Estelle L Roberge
Estelle L Roberge
Book of Covid: Unbound
Like many of us, because of the pandemic, I spent much time alone, and because I became more cautious of my social associations, I intensely missed human interaction. As an artist, it became difficult to focus on painting and I experienced various states of panic. But because I practice book binding, I had an empty text block in my studio and began to make collage entries, a visual diary that became an essential part of my artistic practice. The process of making a collage involves cutting, measuring, tracing, drawing, coloring and pushing colored and patterned papers on a surface. As I became more deeply involved in the collage process, a calming element emerged and I began to overcome that underlying sense of panic. I found myself entering states of quietude and tranquility, even though everything around had seemed to fall to pieces: jobs, schools, hospital care and most of all the enormous loss of life. Images in the collages began to reflect my experiences of isolation, of memory and melancholy, of hope, and of nature. I worked for hours at my studio table, examining and re-examining compositional arrangements, yellow juxtaposed to red, orange juxtaposed to patterns of violet and green, areas of marbled paper, repeated patterns and textures. The content included my observations of wildlife at a nearby bird refuge which I frequented. I found myself drawing birds, especially cranes, photographing them. Slowly, I felt a renewed sense of well being. I traversed between inner voices and outer observations when frequenting the nearby mountains for walks. When I returned home, I felt uplifted. My friends also surfaced in my work. I began to document those that I missed, along with gestures of birds in flight. Thus, my Book of Covid: Unbound, through which I found balance and well-being, during a very insecure time.
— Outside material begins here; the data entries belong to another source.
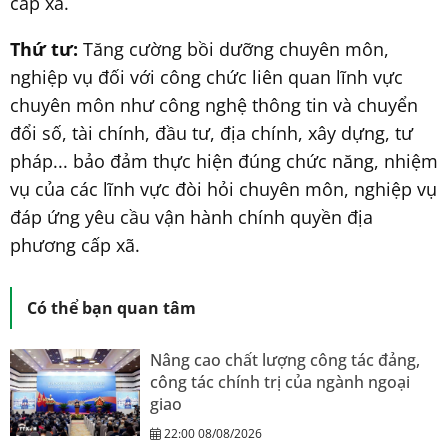
cấp xã.
Thứ tư:
Tăng cường bồi dưỡng chuyên môn,
nghiệp vụ đối với công chức liên quan lĩnh vực
chuyên môn như công nghệ thông tin và chuyển
đổi số, tài chính, đầu tư, địa chính, xây dựng, tư
pháp... bảo đảm thực hiện đúng chức năng, nhiệm
vụ của các lĩnh vực đòi hỏi chuyên môn, nghiệp vụ
đáp ứng yêu cầu vận hành chính quyền địa
phương cấp xã.
Có thể bạn quan tâm
Nâng cao chất lượng công tác đảng,
công tác chính trị của ngành ngoại
giao
22:00 08/08/2026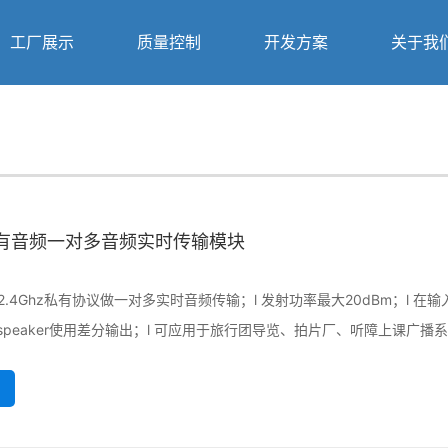
工厂展示
质量控制
开发方案
关于我
私有音频一对多音频实时传输模块
2.4Ghz私有协议做一对多实时音频传输；l 发射功率最大20dBm；l 在输入端
speaker使用差分输出；l 可应用于旅行团导览、拍片厂、听障上课广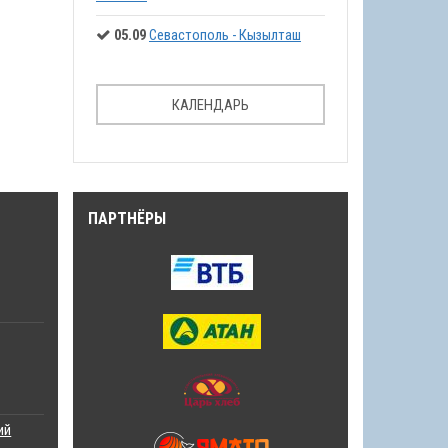
05.09
Севастополь - Кызылташ
КАЛЕНДАРЬ
ПАРТНЁРЫ
ий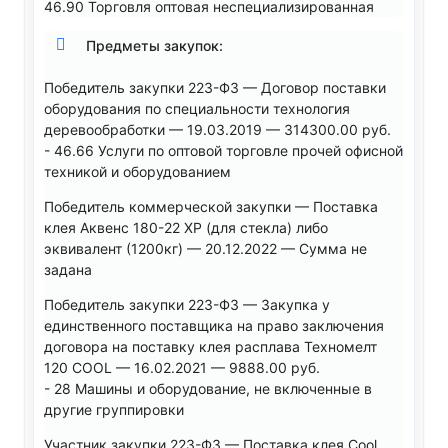
46.90 Торговля оптовая неспециализированная
Предметы закупок:
Победитель закупки 223-ФЗ — Договор поставки
оборудования по специальности технология
деревообработки — 19.03.2019 — 314300.00 руб.
- 46.66 Услуги по оптовой торговле прочей офисной
техникой и оборудованием
Победитель коммерческой закупки — Поставка
клея Аквенс 180-22 ХР (для стекла) либо
эквивалент (1200кг) — 20.12.2022 — Сумма не
задана
Победитель закупки 223-ФЗ — Закупка у
единственного поставщика на право заключения
договора на поставку клея расплава Техномелт
120 COOL — 16.02.2021 — 9888.00 руб.
- 28 Машины и оборудование, не включенные в
другие группировки
Участник закупки 223-ФЗ — Поставка клея Cool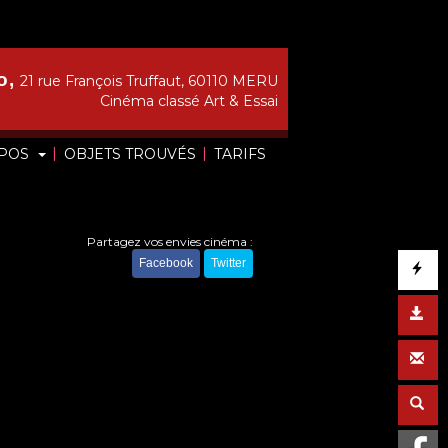
o,
21 rue François Truffaut, 60110 MERU
Cinéma classé Art & Essai
|
|
OPOS
OBJETS TROUVÉS
TARIFS
Partagez vos envies cinéma :
Facebook
Twitter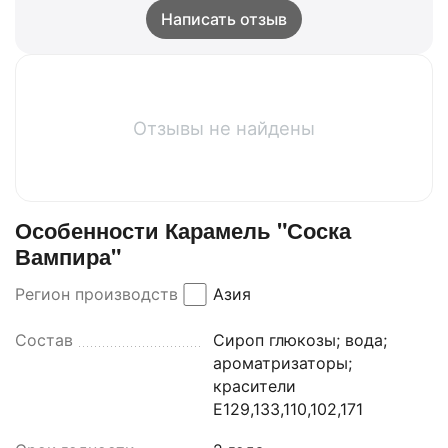
Написать отзыв
Отзывы не найдены
Особенности Карамель "Соска
Вампира"
Регион производства
Азия
Состав
Сироп глюкозы; вода;
ароматризаторы;
красители
Е129,133,110,102,171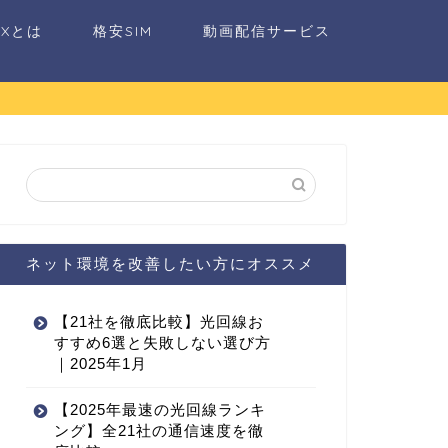
AXとは
格安SIM
動画配信サービス
ネット環境を改善したい方にオススメ
【21社を徹底比較】光回線お
すすめ6選と失敗しない選び方
｜2025年1月
【2025年最速の光回線ランキ
ング】全21社の通信速度を徹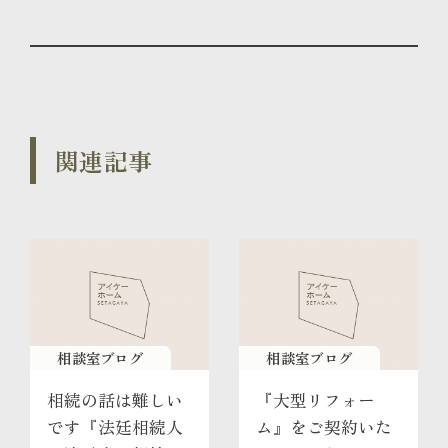
関連記事
相談室ブログ
相談室ブログ
相続の話は難しい
『大型リフォー
です『法廷相続人
ム』をご契約いた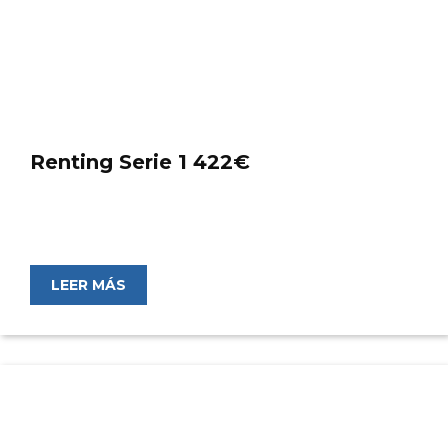
Renting Serie 1 422€
LEER MÁS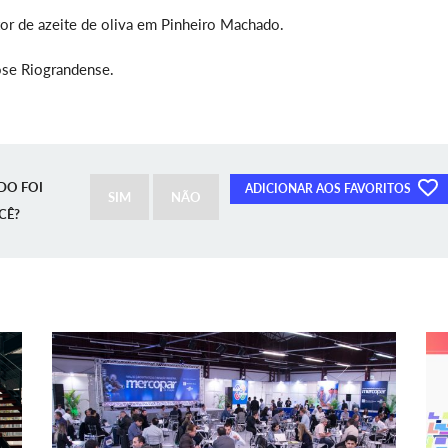
or de azeite de oliva em Pinheiro Machado.
ose Riograndense.
DO FOI
ADICIONAR AOS FAVORITOS
SIM
NÃO
CÊ?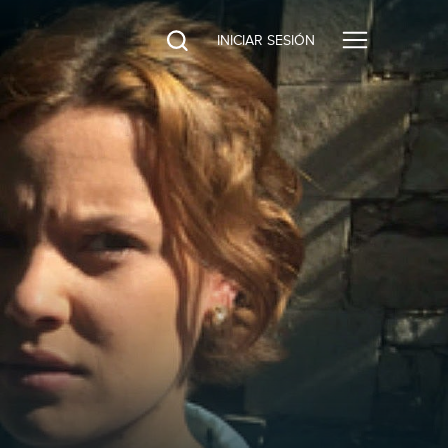
INICIAR SESIÓN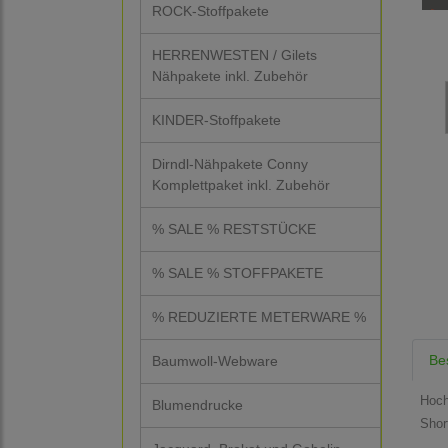
ROCK-Stoffpakete
HERRENWESTEN / Gilets
Nähpakete inkl. Zubehör
KINDER-Stoffpakete
Dirndl-Nähpakete Conny
Komplettpaket inkl. Zubehör
% SALE % RESTSTÜCKE
% SALE % STOFFPAKETE
% REDUZIERTE METERWARE %
Be
Baumwoll-Webware
Hoch
Blumendrucke
Short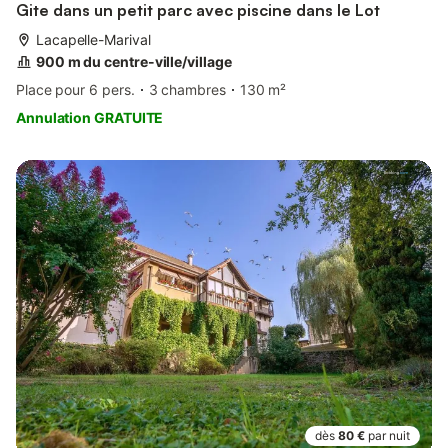
Gite dans un petit parc avec piscine dans le Lot
Lacapelle-Marival
900 m du centre-ville/village
Place pour 6 pers.
3 chambres
130 m²
Annulation GRATUITE
dès
80 €
par nuit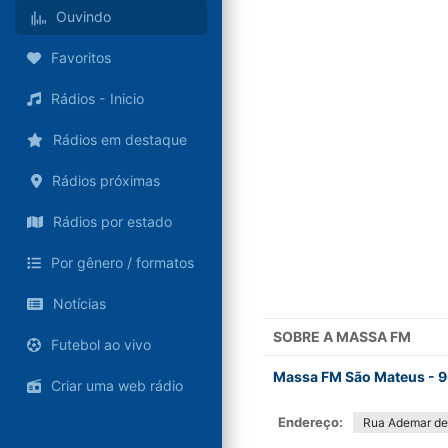
Ouvindo
Favoritos
Rádios - Inicio
Rádios em destaque
Rádios próximas
Rádios por estado
Por gênero / formatos
Notícias
SOBRE A
MASSA FM
Futebol ao vivo
Massa FM São Mateus - 9
Criar uma web rádio
Endereço:
Rua Ademar de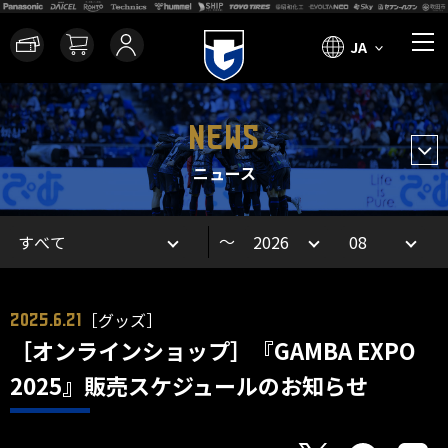
JA
NEWS
ニュース
～
［グッズ］
2025.6.21
［オンラインショップ］『GAMBA EXPO
2025』販売スケジュールのお知らせ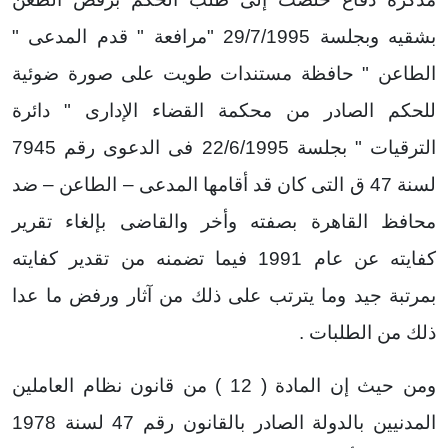
بشقيه وبجلسة 29/7/1995 "مرافعة " قدم المدعى "
الطاعن " حافظة مستندات طويت على صورة ضوئية
للحكم الصادر من محكمة القضاء الإدارى " دائرة
الترقيات " بجلسة 22/6/1995 فى الدعوى رقم 7945
لسنة 47 ق التى كان قد أقامها المدعى – الطاعن – ضد
محافظ القاهرة بصفته وأخر والقاضى بإلغاء تقرير
كفايته عن عام 1991 فيما تضمنه من تقدير كفايته
بمرتبة جيد وما يترتب على ذلك من آثار ورفض ما عدا
ذلك من الطلبات .
ومن حيث إن المادة ( 12 ) من قانون نظام العاملين
المدنيين بالدولة الصادر بالقانون رقم 47 لسنة 1978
Estelle L. Roberge was born in Biddeford, Maine, the sixth of nine children, and grew up in a Franco-American Irish-Canadian household, surrounded by industrial factories and triple decker tenement buildings. She graduated from nearby Portland School of Art and the University of Southern Maine in the 1980s and later traveled west in search of employment, finally making a home in Magdalena, New Mexico where she taught art. Recently, she has returned to an early interest in the human figure. In this body of work, she traverses and wanders between figuration and the imaginary as she goes deeper into fields, shapes, textures, patterns, and layers of color.